* _Textauszug_
• • •

Erste Solartankstelle in Betrieb.

Mainburg: Der Elektromobilität gehört die Zukunft. Bis zum Jahre 2020 sollen mindestens eine Million Fahrzeuge mit dieser Technik auf Deutschlands Straßen verkehren. Die Weichen hierzu werden heute gestellt. Die Firma Stuber Energie & Sonnen GmbH gehört in diesem Zusammenhang zu den Vorreitern. Auf dem Firmengelände im Süden der Hopfenstadt hat sie die erste Solartankstelle in Betrieb genommen, die fortan zum Auftanken sämtlicher Elektrofahrzeuge genutzt werden kann.

Einen Tag nach der ersten Hallertauer Elektroauto-Schau im Hause schaute dazu am Montag Landtags- abgeordneter Tobias Reiß zusammen mit seinem Kollegen Martin Neumeyer vorbei. Reiß, Vorsitzender der Energiekommisssion des Landtags und energiepolitischer Sprecher der CSU-Landtagsfraktion, ließ sich von Firmenchef Albert Stuber das Konzept erklären und schritt vor der öffentlich zugänglichen Zapfsäule im Freien zum Tanken der Elektrofahrzeuge.

• • •

* _Angaben_

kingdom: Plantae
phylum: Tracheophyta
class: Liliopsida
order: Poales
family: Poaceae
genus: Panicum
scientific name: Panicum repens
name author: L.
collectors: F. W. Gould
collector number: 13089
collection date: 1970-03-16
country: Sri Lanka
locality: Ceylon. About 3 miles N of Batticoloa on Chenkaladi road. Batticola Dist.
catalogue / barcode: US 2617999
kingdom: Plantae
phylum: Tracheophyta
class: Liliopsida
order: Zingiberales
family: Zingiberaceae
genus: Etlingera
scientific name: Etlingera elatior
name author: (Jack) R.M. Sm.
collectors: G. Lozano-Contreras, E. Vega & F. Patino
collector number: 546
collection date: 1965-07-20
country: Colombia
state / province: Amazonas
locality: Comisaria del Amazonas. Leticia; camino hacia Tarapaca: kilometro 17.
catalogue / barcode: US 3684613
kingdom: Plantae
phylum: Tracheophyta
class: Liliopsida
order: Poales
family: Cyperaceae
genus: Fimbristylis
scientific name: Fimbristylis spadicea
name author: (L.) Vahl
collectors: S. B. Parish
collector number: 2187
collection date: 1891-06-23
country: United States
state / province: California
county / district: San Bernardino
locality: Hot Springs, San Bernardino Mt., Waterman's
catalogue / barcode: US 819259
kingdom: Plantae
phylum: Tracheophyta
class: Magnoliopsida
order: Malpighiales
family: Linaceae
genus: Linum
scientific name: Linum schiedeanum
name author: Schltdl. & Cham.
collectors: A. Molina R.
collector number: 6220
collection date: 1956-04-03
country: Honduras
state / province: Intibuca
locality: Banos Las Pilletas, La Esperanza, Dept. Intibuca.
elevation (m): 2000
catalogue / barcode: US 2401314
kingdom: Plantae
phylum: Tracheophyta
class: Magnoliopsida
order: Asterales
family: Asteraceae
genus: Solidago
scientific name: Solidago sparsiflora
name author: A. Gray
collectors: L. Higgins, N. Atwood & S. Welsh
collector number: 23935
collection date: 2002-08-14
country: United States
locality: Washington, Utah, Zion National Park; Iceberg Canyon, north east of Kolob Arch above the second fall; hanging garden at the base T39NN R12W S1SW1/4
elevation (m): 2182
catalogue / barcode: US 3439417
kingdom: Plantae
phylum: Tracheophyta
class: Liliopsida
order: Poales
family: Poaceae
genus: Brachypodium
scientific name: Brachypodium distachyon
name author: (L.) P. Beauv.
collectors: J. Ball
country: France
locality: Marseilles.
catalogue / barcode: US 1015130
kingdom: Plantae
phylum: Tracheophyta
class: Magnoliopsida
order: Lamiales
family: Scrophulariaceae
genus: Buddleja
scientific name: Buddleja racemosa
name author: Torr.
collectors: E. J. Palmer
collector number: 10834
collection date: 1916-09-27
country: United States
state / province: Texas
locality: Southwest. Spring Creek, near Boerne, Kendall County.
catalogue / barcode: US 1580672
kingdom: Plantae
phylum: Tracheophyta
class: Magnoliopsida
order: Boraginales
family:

• • •

* _Arbeitsaufträge_
1 – Nennen Sie alle Personen, die im Text über die Solartankstelle mit vollem Namen genannt werden.
2 – Schreiben Sie den Abschnitt aus dem Text über die Solartankstelle wortgetreu ab: Beginnen Sie bei den Worten „Mainburg: Der Elektromobilität“ und enden Sie nach „genutzt werden kann.“.
Das Material steht in keinem Zusammenhang mit dem Text über die Solartankstelle.

* _Lösungen_
1 – Tobias Reiß, Martin Neumeyer, Albert Stuber

2 –
Mainburg: Der Elektromobilität gehört die Zukunft. Bis zum Jahre 2020 sollen mindestens eine Million Fahrzeuge mit dieser Technik auf Deutschlands Straßen verkehren. Die Weichen hierzu werden heute gestellt. Die Firma Stuber Energie & Sonnen GmbH gehört in diesem Zusammenhang zu den Vorreitern. Auf dem Firmengelände im Süden der Hopfenstadt hat sie die erste Solartankstelle in Betrieb genommen, die fortan zum Auftanken sämtlicher Elektrofahrzeuge genutzt werden kann.